J. Maíz Apellániz, I. Negueruela, R. H. Barbá, N. R. Walborn, A. Pellerin, S. Simón-Díaz, A. Sota, A. Marco, J. Alonso-Santiago, J. Sanchez Bermudez, R. C. Gamen, and J. Lorenzo
CAB, UA, ULS, STScI, SUNY, IAC, ULL, IAA, and IALP.
CONTEXT. It appears that most (if not all) massive stars are born in multiple systems. At the same time, the most massive binaries are hard to find due to their low numbers throughout the Galaxy and the implied large distances and extinctions.
AIMS. We want to study: [a] LS III +46 11, identified in this paper as a very massive binary; [b] another nearby massive system, LS III +46 12; and [c] the surrounding stellar cluster, Berkeley 90.
METHODS. Most of the data used in this paper are multi-epoch high-S/N optical spectra though we also use Lucky Imaging and archival photometry. The spectra are reduced with devoted
pipelines and processed with our own software, such as a spectroscopic-orbit code, CHORIZOS, and MGB.

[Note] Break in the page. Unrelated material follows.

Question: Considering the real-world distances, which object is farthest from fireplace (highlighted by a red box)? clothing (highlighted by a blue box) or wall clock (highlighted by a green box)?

RESULTS LS III +46 11 is identified as a new very-early-O-type spectroscopic binary [O3.5 If* + O3.5 If*] and LS III +46 12 as another early O-type system [O4.5 V((f))]. We measure a 97.2-day period for LS III +46 12 and derive minimum masses of 38.80±0.83 M_Sol and 35.60±0.77 M_Sol for its two stars. We measure the extinction to both stars, estimate the distance, search for optical companions, and study the surrounding cluster. In doing so, a variable extinction is found as well as discrepant results for the distance. We discuss possible explanations and suggest that LS III +46 12 may be a hidden binary system, where the companion
is currently undetected.
Reference: Accepted for publication in A&A.